Print everything from the first of the lines below down to and including the line that contains "727-896-2667", character for character and in order.

-- Records provided follows --

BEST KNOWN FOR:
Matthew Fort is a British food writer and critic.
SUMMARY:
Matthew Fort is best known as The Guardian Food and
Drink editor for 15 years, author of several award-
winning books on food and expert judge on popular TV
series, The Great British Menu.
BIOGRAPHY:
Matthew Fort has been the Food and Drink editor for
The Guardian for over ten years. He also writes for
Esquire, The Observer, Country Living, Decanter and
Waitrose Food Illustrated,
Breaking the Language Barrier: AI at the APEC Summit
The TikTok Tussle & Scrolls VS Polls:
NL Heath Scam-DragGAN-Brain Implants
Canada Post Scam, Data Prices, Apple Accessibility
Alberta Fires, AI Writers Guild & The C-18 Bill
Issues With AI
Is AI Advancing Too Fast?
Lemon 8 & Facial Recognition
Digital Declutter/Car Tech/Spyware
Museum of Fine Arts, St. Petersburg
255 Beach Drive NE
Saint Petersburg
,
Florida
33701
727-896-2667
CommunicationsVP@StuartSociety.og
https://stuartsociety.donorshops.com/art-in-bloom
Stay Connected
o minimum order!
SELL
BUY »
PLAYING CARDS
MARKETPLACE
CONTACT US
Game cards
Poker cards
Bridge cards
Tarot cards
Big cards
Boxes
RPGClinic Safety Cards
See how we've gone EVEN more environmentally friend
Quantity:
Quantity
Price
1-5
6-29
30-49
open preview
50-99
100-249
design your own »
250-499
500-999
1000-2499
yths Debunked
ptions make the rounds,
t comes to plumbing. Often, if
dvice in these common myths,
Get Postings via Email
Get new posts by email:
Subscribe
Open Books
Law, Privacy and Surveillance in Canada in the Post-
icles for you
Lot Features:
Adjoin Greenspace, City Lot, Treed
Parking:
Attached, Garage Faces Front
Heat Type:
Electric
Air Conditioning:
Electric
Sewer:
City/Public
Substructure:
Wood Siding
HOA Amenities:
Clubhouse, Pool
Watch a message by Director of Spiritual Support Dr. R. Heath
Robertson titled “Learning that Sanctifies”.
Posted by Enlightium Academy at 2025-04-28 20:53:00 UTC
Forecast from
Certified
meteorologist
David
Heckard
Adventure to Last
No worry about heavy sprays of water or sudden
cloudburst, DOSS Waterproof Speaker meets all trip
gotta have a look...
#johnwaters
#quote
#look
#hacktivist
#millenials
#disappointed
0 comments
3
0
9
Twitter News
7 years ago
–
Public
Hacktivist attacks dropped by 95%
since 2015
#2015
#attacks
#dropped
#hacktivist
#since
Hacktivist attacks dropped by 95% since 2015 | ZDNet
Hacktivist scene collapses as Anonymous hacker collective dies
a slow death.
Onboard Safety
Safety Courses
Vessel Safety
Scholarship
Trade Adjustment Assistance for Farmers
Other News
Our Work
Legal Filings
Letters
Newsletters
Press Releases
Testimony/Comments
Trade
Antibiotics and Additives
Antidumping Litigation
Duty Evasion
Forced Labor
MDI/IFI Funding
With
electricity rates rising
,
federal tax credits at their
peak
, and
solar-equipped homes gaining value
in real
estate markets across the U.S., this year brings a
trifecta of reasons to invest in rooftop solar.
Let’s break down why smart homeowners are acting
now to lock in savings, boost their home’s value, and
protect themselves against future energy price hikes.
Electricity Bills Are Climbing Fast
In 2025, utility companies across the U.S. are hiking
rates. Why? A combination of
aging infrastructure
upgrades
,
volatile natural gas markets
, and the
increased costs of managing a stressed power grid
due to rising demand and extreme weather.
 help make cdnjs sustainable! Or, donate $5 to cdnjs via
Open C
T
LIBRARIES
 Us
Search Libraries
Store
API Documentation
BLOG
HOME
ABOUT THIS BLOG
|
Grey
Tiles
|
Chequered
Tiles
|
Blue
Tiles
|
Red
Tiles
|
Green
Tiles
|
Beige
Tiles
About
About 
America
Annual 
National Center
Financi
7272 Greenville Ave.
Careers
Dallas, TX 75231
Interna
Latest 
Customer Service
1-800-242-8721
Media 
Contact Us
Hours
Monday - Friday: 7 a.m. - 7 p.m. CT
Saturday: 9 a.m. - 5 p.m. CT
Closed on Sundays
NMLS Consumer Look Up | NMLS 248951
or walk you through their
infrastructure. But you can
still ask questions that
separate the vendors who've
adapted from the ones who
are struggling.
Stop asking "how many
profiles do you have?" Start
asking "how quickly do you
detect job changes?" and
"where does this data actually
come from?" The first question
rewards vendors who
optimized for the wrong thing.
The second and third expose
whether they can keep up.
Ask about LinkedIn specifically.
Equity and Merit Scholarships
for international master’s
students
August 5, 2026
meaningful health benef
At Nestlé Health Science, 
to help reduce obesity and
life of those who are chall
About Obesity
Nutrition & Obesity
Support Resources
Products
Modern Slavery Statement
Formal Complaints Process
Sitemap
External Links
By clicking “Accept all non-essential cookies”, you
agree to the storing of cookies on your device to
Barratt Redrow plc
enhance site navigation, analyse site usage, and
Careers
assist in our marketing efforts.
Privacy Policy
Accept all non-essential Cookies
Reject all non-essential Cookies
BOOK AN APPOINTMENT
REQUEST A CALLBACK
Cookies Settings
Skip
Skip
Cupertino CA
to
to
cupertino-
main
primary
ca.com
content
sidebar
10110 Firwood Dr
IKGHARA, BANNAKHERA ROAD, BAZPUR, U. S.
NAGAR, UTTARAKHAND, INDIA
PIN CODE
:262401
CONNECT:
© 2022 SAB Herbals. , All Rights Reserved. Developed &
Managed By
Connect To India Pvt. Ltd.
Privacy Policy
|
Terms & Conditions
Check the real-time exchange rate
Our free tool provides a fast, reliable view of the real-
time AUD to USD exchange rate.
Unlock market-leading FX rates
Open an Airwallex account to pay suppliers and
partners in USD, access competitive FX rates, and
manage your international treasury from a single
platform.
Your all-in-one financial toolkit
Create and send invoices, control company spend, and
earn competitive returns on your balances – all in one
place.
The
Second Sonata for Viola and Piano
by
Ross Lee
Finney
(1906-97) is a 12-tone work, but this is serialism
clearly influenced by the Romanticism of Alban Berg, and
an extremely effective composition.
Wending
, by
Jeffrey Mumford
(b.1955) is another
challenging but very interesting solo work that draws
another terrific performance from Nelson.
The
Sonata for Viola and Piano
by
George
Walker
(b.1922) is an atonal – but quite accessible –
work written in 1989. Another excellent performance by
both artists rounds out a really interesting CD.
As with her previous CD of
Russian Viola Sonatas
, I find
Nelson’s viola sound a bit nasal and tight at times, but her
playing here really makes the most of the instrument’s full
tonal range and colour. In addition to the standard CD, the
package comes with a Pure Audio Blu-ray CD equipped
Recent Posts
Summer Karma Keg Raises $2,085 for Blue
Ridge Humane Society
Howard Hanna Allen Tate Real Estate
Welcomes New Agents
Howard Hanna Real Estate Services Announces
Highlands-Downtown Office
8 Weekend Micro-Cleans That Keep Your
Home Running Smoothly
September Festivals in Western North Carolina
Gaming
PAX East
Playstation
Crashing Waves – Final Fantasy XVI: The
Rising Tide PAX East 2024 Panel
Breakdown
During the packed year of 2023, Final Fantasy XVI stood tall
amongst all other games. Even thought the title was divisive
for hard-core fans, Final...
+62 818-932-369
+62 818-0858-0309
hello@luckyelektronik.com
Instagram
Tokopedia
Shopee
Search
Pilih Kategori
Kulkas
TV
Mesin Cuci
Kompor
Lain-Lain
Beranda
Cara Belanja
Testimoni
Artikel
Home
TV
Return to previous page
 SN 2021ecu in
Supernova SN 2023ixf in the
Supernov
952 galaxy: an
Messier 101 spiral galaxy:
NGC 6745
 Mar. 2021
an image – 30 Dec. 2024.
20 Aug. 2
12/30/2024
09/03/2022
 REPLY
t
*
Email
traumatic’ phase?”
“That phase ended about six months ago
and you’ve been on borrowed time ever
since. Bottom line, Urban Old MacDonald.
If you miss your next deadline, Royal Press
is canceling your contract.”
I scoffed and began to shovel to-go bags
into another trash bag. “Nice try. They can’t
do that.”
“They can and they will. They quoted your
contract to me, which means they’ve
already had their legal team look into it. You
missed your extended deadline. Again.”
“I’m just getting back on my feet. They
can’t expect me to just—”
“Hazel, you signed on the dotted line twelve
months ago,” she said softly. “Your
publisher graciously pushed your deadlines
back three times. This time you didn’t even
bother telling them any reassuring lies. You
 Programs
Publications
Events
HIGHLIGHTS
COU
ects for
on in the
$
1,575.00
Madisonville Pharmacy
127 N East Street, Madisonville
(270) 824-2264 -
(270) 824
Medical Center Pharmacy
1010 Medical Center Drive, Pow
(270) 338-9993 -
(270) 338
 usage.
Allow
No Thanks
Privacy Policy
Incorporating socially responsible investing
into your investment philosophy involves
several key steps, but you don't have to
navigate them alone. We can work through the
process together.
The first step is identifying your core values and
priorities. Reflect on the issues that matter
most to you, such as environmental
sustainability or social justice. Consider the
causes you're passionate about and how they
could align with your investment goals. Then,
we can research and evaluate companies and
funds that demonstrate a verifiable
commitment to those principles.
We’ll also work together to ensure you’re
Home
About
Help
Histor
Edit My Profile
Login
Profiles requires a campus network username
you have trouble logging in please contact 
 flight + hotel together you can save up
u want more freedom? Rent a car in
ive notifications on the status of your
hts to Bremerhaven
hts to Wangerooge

-- Records provided concluded --

• [Exercise response]
BEST KNOWN FOR:
Matthew Fort is a British food writer and critic.
SUMMARY:
Matthew Fort is best known as The Guardian Food and
Drink editor for 15 years, author of several award-
winning books on food and expert judge on popular TV
series, The Great British Menu.
BIOGRAPHY:
Matthew Fort has been the Food and Drink editor for
The Guardian for over ten years. He also writes for
Esquire, The Observer, Country Living, Decanter and
Waitrose Food Illustrated,
Breaking the Language Barrier: AI at the APEC Summit
The TikTok Tussle & Scrolls VS Polls:
NL Heath Scam-DragGAN-Brain Implants
Canada Post Scam, Data Prices, Apple Accessibility
Alberta Fires, AI Writers Guild & The C-18 Bill
Issues With AI
Is AI Advancing Too Fast?
Lemon 8 & Facial Recognition
Digital Declutter/Car Tech/Spyware
Museum of Fine Arts, St. Petersburg
255 Beach Drive NE
Saint Petersburg
,
Florida
33701
727-896-2667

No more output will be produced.